As Lord Burghley, David Cecil achieved an international reputation as an outstanding athlete. Competing in the Olympics for Britain, he won a gold medal for the 440 yard hurdles in 1928 in Amsterdam and a silver in 1932 in Los Angeles. He was British Olympic Captain for the 1932 and 1936 Olympic games and during his sporting career held many titles, achieving a world record in 1927. He was known as one of the golden athletes of his generation and was immortalised in the film Chariots of Fire portrayed by Nigel Havers. His enthusiasm for promoting amateur sport after the war was expressed in his work as President of the Amateur Athletics Association and member of the International Olympic Committee. He was responsible for staging the 1948 Olympic Games in London which were a huge success under difficult conditions.

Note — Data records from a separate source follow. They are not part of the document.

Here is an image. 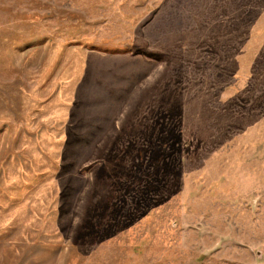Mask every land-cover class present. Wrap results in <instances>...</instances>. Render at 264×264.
<instances>
[{"label": "rangeland", "instance_id": "obj_1", "mask_svg": "<svg viewBox=\"0 0 264 264\" xmlns=\"http://www.w3.org/2000/svg\"><path fill=\"white\" fill-rule=\"evenodd\" d=\"M0 264H264V0H0Z\"/></svg>", "mask_w": 264, "mask_h": 264}]
</instances>
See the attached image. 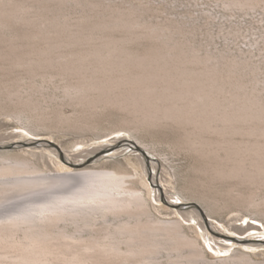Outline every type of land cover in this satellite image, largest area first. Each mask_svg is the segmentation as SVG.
Here are the masks:
<instances>
[{
  "label": "rangeland",
  "instance_id": "rangeland-1",
  "mask_svg": "<svg viewBox=\"0 0 264 264\" xmlns=\"http://www.w3.org/2000/svg\"><path fill=\"white\" fill-rule=\"evenodd\" d=\"M82 54L87 55L84 61L78 60ZM129 54L150 55L147 59L157 65L175 61L198 72L217 70L224 80L218 90L219 112L240 111L242 104L255 102L264 116V0H0V105L11 108L9 114L0 113V131L22 132L28 141L49 138L64 150L109 144L118 137L117 131L122 132L119 137L133 141L123 147L127 154L108 161V168L119 159L131 170L143 171L134 159L137 142L152 160H164L163 177L173 189L168 193L171 201L200 204L215 228L238 238H264V174L220 176L210 167L218 160L217 153L204 157L202 153L205 141L214 142L205 147H216L220 154L233 144L264 143V118L232 125L214 122L201 130L190 121H150L134 107L108 100L129 95L128 86L107 91L80 88L101 60L126 61ZM108 75L99 72L103 79ZM186 102L182 99L179 104ZM23 124L38 135L24 131ZM257 128L263 130L253 132ZM51 168L57 169L53 164ZM145 181L138 187L152 213L173 217L168 213L172 210L155 199L149 176ZM82 217L61 222L62 229L75 232ZM177 218L190 236L198 238L209 261L224 259L235 249L264 261L263 246L224 242L232 250L220 255L190 214ZM109 219L100 218V225ZM229 225L255 228L240 234ZM11 254L1 255L0 264ZM159 257L166 263L170 253L162 250Z\"/></svg>",
  "mask_w": 264,
  "mask_h": 264
},
{
  "label": "bare ground",
  "instance_id": "bare-ground-1",
  "mask_svg": "<svg viewBox=\"0 0 264 264\" xmlns=\"http://www.w3.org/2000/svg\"><path fill=\"white\" fill-rule=\"evenodd\" d=\"M131 55L126 61L101 60L95 73L87 77L80 88L107 91L128 86L129 95L108 100L132 106L150 121H190L201 130L214 122L232 125L242 119L264 118L263 110L255 102L242 104L240 111L217 110L218 90L224 81L217 70L198 72L174 64L175 61L163 65L155 62L154 65L147 59L150 55L143 58ZM86 56L82 54L78 60L84 61ZM115 71L122 73L117 75ZM99 72H109V75L103 79ZM182 99L187 100L184 105L179 104ZM2 105L0 113L9 114L11 108ZM19 111L13 110L23 114ZM22 127L38 135L30 125ZM258 130L263 129L252 131ZM132 141L129 137H117L109 144L96 143L82 150H64L49 138L28 141L22 132L0 131V256L14 254L1 264H264L239 249L224 259L209 261L207 251L198 238L188 234L178 215L187 219L186 215L190 214L217 253L230 251L231 247L224 242L264 247V238H238L215 228L200 204L182 199L171 201L173 197L168 193L173 189L163 177L164 160H152L141 144L134 143L139 152L134 159L143 171L131 170L119 159L108 168L109 160L124 152L127 154L128 149L123 147ZM18 143L21 145L17 146ZM209 143L214 142L205 141L202 145L203 157L217 153L218 160L210 163V167L218 175L245 172L257 178L264 174V143L233 144L224 154L216 147L207 149L205 145ZM51 164L57 169H52ZM65 167L72 171H61ZM148 176L155 199L166 204L173 217L159 218L150 210L142 188L138 187ZM79 215L84 217L76 222L75 232L62 229L61 222L72 221ZM110 216L114 219L110 220ZM100 218L109 220L101 226ZM247 227L229 225L228 229L243 234L255 228L253 225ZM162 250L170 253L166 263L159 257Z\"/></svg>",
  "mask_w": 264,
  "mask_h": 264
},
{
  "label": "snow or ice",
  "instance_id": "snow-or-ice-1",
  "mask_svg": "<svg viewBox=\"0 0 264 264\" xmlns=\"http://www.w3.org/2000/svg\"><path fill=\"white\" fill-rule=\"evenodd\" d=\"M116 135L119 137V136H123L124 134L122 132L117 131ZM220 255H226V253H221Z\"/></svg>",
  "mask_w": 264,
  "mask_h": 264
}]
</instances>
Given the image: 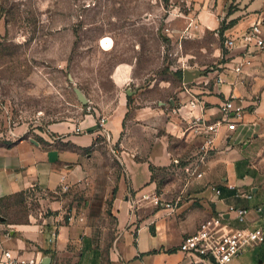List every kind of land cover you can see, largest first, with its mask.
Masks as SVG:
<instances>
[{"label": "crops", "instance_id": "crops-1", "mask_svg": "<svg viewBox=\"0 0 264 264\" xmlns=\"http://www.w3.org/2000/svg\"><path fill=\"white\" fill-rule=\"evenodd\" d=\"M187 1L195 10L177 18L178 24L193 34L220 33L223 25L222 36L237 39L217 70L197 77L190 86L184 85V77L183 83L167 86L168 100L144 101L138 91L133 105L119 93L121 83L111 77L117 94L102 95L104 104L94 112L49 124L36 134L15 130L0 139V201L32 191L41 194L40 205L30 210L27 220L0 222V264L4 250L35 264H43L46 256L50 264H214L212 259L187 257L178 247L186 235L229 204L251 210L243 223L227 216L219 234L264 229V186L257 184L261 170L248 160L255 151L262 158L260 167L264 164V49L246 46L243 39L263 16L264 0H234L231 11L226 4L232 0ZM135 67L124 64L117 76L139 82L144 75L135 74ZM218 75L224 78L222 83L216 82ZM195 97L201 104L193 107ZM231 97L245 108L243 122L233 133L223 127L215 148L200 163L203 138L188 129V122L192 116L218 119L220 105ZM110 102L115 103L111 108L105 105ZM106 155L121 168L117 190L88 191V184L95 181V163ZM176 160L194 162L199 171L190 184L178 187L180 192L169 188L161 193L154 172L175 171ZM210 182L217 184L205 187ZM218 185L237 186L252 192L253 198L217 195ZM156 196L183 200L169 210L156 206ZM229 264H264V241Z\"/></svg>", "mask_w": 264, "mask_h": 264}, {"label": "rangeland", "instance_id": "rangeland-1", "mask_svg": "<svg viewBox=\"0 0 264 264\" xmlns=\"http://www.w3.org/2000/svg\"><path fill=\"white\" fill-rule=\"evenodd\" d=\"M233 1L226 4L227 11L234 8ZM193 10L187 0H0V139L15 130L36 134L49 124L94 112L104 104L102 95L116 96L114 77L121 83L119 93L133 105L138 91L144 101L168 100L167 86L183 83L185 68L206 75L217 70L226 51L223 25L221 36L193 34L177 21ZM124 64L136 66L134 73L144 75L141 81L120 80L117 74ZM75 87L91 101L83 105ZM261 159L255 151L248 158L261 170L257 184L262 187ZM187 164L180 161L175 171L155 170L159 192L190 184L199 168L190 174ZM94 170L88 191L117 190L121 168L114 157L106 155ZM40 196L32 191L1 200L0 222L27 220Z\"/></svg>", "mask_w": 264, "mask_h": 264}, {"label": "built area", "instance_id": "built-area-1", "mask_svg": "<svg viewBox=\"0 0 264 264\" xmlns=\"http://www.w3.org/2000/svg\"><path fill=\"white\" fill-rule=\"evenodd\" d=\"M264 14L259 18L250 28L244 33L243 39L246 46L253 45L257 48L264 49ZM236 38L226 37V49H233L236 47ZM237 71L241 67L236 68ZM224 78L220 75L216 77L217 83H222ZM188 83L184 82V85ZM234 97L225 100L219 107L221 116L216 120H207L203 116H192L188 122V129L194 131L195 135L203 138L199 146L198 160L202 163L209 153L215 148L216 138L223 127H226L231 133L236 132L243 122L244 107L236 106L234 104ZM201 104V100L195 97L191 101L193 107ZM104 118L100 124L103 127ZM114 152V151H113ZM180 164L179 160H176ZM197 164L194 162L185 166V171L192 174L195 171ZM196 169H198L196 167ZM229 189L235 190L234 197L250 200L253 198V193L242 190L234 185L226 186ZM217 195L221 194L219 187H215ZM183 200L182 196L177 197L174 201H166L161 197H154L153 202L157 207L175 210L177 205ZM250 209L245 206H236L229 204L226 211L219 212L205 219L199 226L196 232L186 235L180 243L178 250L187 257H198L212 259L214 264H229L245 249L260 245L264 241V229L241 228L234 232H225L219 234L218 230L223 222L228 218L235 219L240 223L246 221ZM3 256L5 258L4 264H35L34 262H26L14 255L11 250H4Z\"/></svg>", "mask_w": 264, "mask_h": 264}, {"label": "water", "instance_id": "water-1", "mask_svg": "<svg viewBox=\"0 0 264 264\" xmlns=\"http://www.w3.org/2000/svg\"><path fill=\"white\" fill-rule=\"evenodd\" d=\"M206 73V71L204 70H200V69H184V82L185 83H191L193 82L197 77L201 76V75H204ZM75 92H76V95H77V98L78 100L83 104V105H86L89 100L87 98V96L84 94V92L78 88V87H75L74 88ZM257 136V134L255 135ZM51 262V258L46 256L43 260H42V263L43 264H50Z\"/></svg>", "mask_w": 264, "mask_h": 264}, {"label": "trees", "instance_id": "trees-1", "mask_svg": "<svg viewBox=\"0 0 264 264\" xmlns=\"http://www.w3.org/2000/svg\"><path fill=\"white\" fill-rule=\"evenodd\" d=\"M222 33H223V31H222ZM218 187L221 190V194L226 193V192L229 193V195H234L235 194V190L229 189L226 186L218 185Z\"/></svg>", "mask_w": 264, "mask_h": 264}]
</instances>
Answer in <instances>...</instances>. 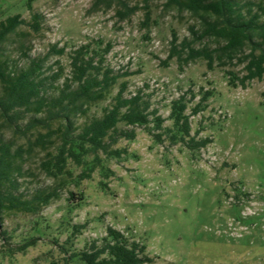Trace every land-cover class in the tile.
Instances as JSON below:
<instances>
[{
	"label": "rangeland",
	"instance_id": "obj_1",
	"mask_svg": "<svg viewBox=\"0 0 264 264\" xmlns=\"http://www.w3.org/2000/svg\"><path fill=\"white\" fill-rule=\"evenodd\" d=\"M233 1L246 15L264 3ZM15 15L25 23L0 44V67L14 75L34 67L33 78L47 100L77 87L71 63L82 48L93 65L120 76L104 100L84 114L71 112L75 131L102 117L125 83V96L141 92L164 128L173 125L172 101L186 96L191 135L211 142L192 151L173 144L168 134L157 142L136 127L134 140L119 139L113 146L124 150L120 158L102 155L114 175L105 179L97 169L78 183L81 167L71 163L65 179L50 178L42 169L48 149H28V140L46 129L16 134L0 118V140L10 142L13 151L25 150L17 183L7 189L26 199L39 190L60 193L37 214L2 212L0 264H82L70 256L94 241L101 244L109 226L145 245L153 259L149 264H264V79L244 86L236 80L234 87L228 73L246 74L241 60L249 47L233 59L219 60L216 53L212 69L204 58L186 62L188 45L213 50L222 43L199 38L192 29H203L201 18L166 0H0V24ZM4 86L0 76V96ZM207 93L204 108L194 115ZM46 116L22 110L20 125ZM76 225L84 228L76 232ZM33 239L35 245L19 251Z\"/></svg>",
	"mask_w": 264,
	"mask_h": 264
},
{
	"label": "trees",
	"instance_id": "obj_2",
	"mask_svg": "<svg viewBox=\"0 0 264 264\" xmlns=\"http://www.w3.org/2000/svg\"><path fill=\"white\" fill-rule=\"evenodd\" d=\"M166 1L168 6H176L201 18L203 29L199 33L192 29L199 38L215 37L222 43L213 50H198L188 45L189 54L186 62L204 58L208 62V67L212 69L216 53L219 60L224 56L233 59L249 47L250 52L244 54L241 60L247 63L246 74L238 78L232 72H228L231 75L230 85L237 86L236 80L244 86L246 82L264 79V3L254 4L256 8H250L249 14L246 15L241 11L239 3L233 0ZM24 23L20 15L11 16L1 22L0 44ZM32 26L35 30L39 29L38 15L33 16ZM176 41L175 37L173 43ZM83 49L77 52L71 63L72 82L76 83L77 87L71 89V86H67L59 95L48 100L41 95V82H36L33 78L34 67L18 75L6 74L0 67V76L5 85V92L0 96V118L5 126L13 128L16 134L21 132L26 135L36 128L47 130L45 133H39L34 140L29 139L27 147L29 150L36 146L48 149L42 162V169L50 178L65 179V175L70 173L68 167L72 163L82 168L77 178L78 183L91 179L97 169L105 179H108L114 172L104 165L102 155L120 158L124 150L114 149L113 146L119 139L134 140L136 127L146 129L157 142H161L162 136L168 134L173 144L182 143L192 151L200 150L211 142L209 138L196 140L191 135L190 118L186 113L188 109L186 96L172 101L169 119L173 125L171 128H164V119L158 115V110H150L151 104L141 92L130 97L125 96L127 88L125 83L102 117L93 118L84 124L80 131H75L71 112L76 110L84 114L91 105L104 100L120 78L112 69L104 70L101 66L93 65L92 59L85 58ZM109 50L110 47L106 52ZM34 65L36 67L35 63ZM209 95L207 93L193 108L194 115L204 108ZM32 108L36 113H46L47 116L34 118L25 126H21V111H30ZM56 122L59 127L54 129L53 124ZM119 124L132 128L119 129ZM154 131L162 133L153 134ZM48 145L53 149L47 148ZM12 149L10 142L0 140V216L4 210L37 214L53 200L59 199L60 193L58 189L39 190L31 198L26 199L7 189V185L15 186L17 183L18 179L15 176L22 172L18 159L23 157L25 151L24 147H18L14 151ZM62 183L65 181L62 180ZM83 228L82 225L74 226L76 232ZM35 243L36 239H33L21 246L19 251L22 252ZM146 250L145 245L130 240L123 232L109 226L101 244L94 241L83 251L73 253L70 259L75 258L82 264H149L153 259Z\"/></svg>",
	"mask_w": 264,
	"mask_h": 264
}]
</instances>
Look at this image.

David Exeter succeeded to the title in 1956 and took on a huge programme of maintenance of Burghley House which was in need of considerable attention and modernisation - including the introduction of electricity. Also an exceptionally keen rider to hounds, during his tenure, equestrian life at Burghley was more important than ever and for a time he hunted his own private pack. In 1961 he took on the hosting of the three day-event – The Burghley Horse Trials which still flourishes today. Upon the death of the 6th Marquess in 1981, direct ownership of the house, works of art and the wider Estate passed to the Burghley House Preservation Trust, a charitable trust which is dedicated to the maintenance of the house, environs and its contents for the enjoyment of future generations. It was his wish that a member of the family continues to live in the house and work for the Trust as House Director. After his death, his daughter Lady Victoria and Mr Simon Leatham and their family moved into the House and took over the running of Burghley for the Trust. Since 2007 this role has been filled by his granddaughter, Mrs Miranda Rock.